DIRECTIONS FOR THIS TASK >> All of the data that follows is to be written out exactly, with images excluded.

LISTED RECORDS >>
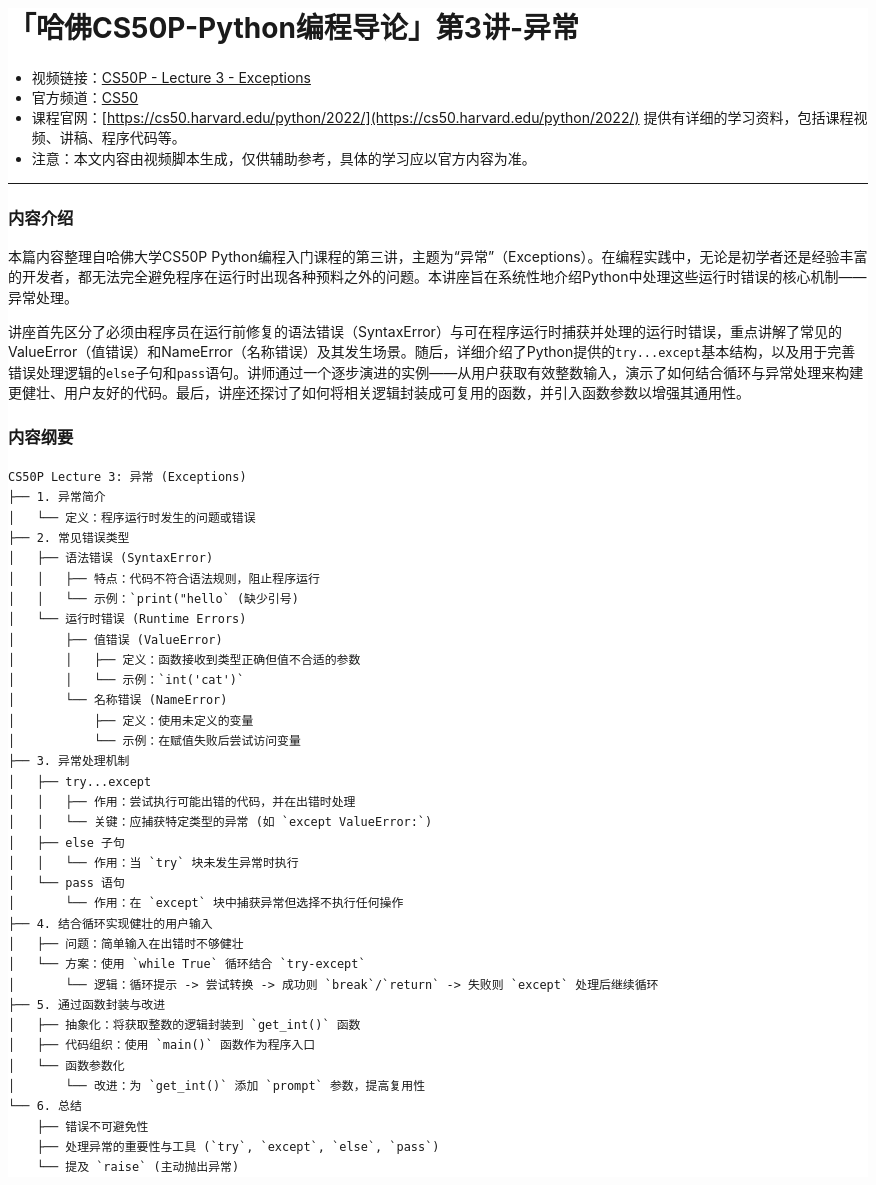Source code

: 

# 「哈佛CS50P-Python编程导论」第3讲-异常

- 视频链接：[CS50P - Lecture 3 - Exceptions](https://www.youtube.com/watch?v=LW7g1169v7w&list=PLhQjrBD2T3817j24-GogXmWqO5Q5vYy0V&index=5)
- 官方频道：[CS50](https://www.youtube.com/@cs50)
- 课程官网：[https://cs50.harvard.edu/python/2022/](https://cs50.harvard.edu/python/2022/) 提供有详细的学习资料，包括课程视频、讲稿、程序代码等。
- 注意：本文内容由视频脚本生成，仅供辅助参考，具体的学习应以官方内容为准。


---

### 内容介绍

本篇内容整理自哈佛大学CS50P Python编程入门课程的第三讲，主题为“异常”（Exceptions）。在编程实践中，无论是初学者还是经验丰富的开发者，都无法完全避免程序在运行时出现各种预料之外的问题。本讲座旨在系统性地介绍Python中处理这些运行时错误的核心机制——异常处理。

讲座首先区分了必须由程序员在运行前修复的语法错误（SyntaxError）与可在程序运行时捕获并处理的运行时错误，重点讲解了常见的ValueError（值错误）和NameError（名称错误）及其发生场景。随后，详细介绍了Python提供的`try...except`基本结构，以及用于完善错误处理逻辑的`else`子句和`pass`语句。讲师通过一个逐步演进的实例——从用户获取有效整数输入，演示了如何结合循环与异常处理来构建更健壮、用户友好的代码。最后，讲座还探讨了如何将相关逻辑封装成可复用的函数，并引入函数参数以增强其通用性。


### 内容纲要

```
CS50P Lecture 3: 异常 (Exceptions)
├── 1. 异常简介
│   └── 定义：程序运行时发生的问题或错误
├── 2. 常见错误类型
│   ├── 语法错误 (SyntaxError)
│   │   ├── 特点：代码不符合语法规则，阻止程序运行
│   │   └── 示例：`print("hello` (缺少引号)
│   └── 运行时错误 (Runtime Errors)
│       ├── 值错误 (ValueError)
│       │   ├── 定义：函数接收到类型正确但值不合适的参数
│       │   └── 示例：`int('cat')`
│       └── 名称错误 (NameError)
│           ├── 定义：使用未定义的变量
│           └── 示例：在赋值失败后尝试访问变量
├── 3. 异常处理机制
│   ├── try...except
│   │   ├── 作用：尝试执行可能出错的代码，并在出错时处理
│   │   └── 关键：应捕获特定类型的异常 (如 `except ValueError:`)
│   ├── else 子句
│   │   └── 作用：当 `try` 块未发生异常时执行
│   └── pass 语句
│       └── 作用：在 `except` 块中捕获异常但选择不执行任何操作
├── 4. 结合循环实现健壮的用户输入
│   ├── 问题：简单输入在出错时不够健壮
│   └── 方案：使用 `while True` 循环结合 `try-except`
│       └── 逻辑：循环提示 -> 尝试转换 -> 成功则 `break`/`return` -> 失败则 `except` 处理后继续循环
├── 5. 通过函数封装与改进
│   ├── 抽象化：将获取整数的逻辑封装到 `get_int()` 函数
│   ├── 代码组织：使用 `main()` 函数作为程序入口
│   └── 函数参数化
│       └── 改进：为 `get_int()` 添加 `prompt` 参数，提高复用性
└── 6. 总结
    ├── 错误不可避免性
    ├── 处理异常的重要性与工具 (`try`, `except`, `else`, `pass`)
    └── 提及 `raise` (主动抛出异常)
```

EXERCISE OUTPUT >>
Source code

: 

# 「哈佛CS50P-Python编程导论」第3讲-异常

- 视频链接：[CS50P - Lecture 3 - Exceptions](https://www.youtube.com/watch?v=LW7g1169v7w&list=PLhQjrBD2T3817j24-GogXmWqO5Q5vYy0V&index=5)
- 官方频道：[CS50](https://www.youtube.com/@cs50)
- 课程官网：[https://cs50.harvard.edu/python/2022/](https://cs50.harvard.edu/python/2022/) 提供有详细的学习资料，包括课程视频、讲稿、程序代码等。
- 注意：本文内容由视频脚本生成，仅供辅助参考，具体的学习应以官方内容为准。


---

### 内容介绍

本篇内容整理自哈佛大学CS50P Python编程入门课程的第三讲，主题为“异常”（Exceptions）。在编程实践中，无论是初学者还是经验丰富的开发者，都无法完全避免程序在运行时出现各种预料之外的问题。本讲座旨在系统性地介绍Python中处理这些运行时错误的核心机制——异常处理。

讲座首先区分了必须由程序员在运行前修复的语法错误（SyntaxError）与可在程序运行时捕获并处理的运行时错误，重点讲解了常见的ValueError（值错误）和NameError（名称错误）及其发生场景。随后，详细介绍了Python提供的`try...except`基本结构，以及用于完善错误处理逻辑的`else`子句和`pass`语句。讲师通过一个逐步演进的实例——从用户获取有效整数输入，演示了如何结合循环与异常处理来构建更健壮、用户友好的代码。最后，讲座还探讨了如何将相关逻辑封装成可复用的函数，并引入函数参数以增强其通用性。


### 内容纲要

```
CS50P Lecture 3: 异常 (Exceptions)
├── 1. 异常简介
│   └── 定义：程序运行时发生的问题或错误
├── 2. 常见错误类型
│   ├── 语法错误 (SyntaxError)
│   │   ├── 特点：代码不符合语法规则，阻止程序运行
│   │   └── 示例：`print("hello` (缺少引号)
│   └── 运行时错误 (Runtime Errors)
│       ├── 值错误 (ValueError)
│       │   ├── 定义：函数接收到类型正确但值不合适的参数
│       │   └── 示例：`int('cat')`
│       └── 名称错误 (NameError)
│           ├── 定义：使用未定义的变量
│           └── 示例：在赋值失败后尝试访问变量
├── 3. 异常处理机制
│   ├── try...except
│   │   ├── 作用：尝试执行可能出错的代码，并在出错时处理
│   │   └── 关键：应捕获特定类型的异常 (如 `except ValueError:`)
│   ├── else 子句
│   │   └── 作用：当 `try` 块未发生异常时执行
│   └── pass 语句
│       └── 作用：在 `except` 块中捕获异常但选择不执行任何操作
├── 4. 结合循环实现健壮的用户输入
│   ├── 问题：简单输入在出错时不够健壮
│   └── 方案：使用 `while True` 循环结合 `try-except`
│       └── 逻辑：循环提示 -> 尝试转换 -> 成功则 `break`/`return` -> 失败则 `except` 处理后继续循环
├── 5. 通过函数封装与改进
│   ├── 抽象化：将获取整数的逻辑封装到 `get_int()` 函数
│   ├── 代码组织：使用 `main()` 函数作为程序入口
│   └── 函数参数化
│       └── 改进：为 `get_int()` 添加 `prompt` 参数，提高复用性
└── 6. 总结
    ├── 错误不可避免性
    ├── 处理异常的重要性与工具 (`try`, `except`, `else`, `pass`)
    └── 提及 `raise` (主动抛出异常)
```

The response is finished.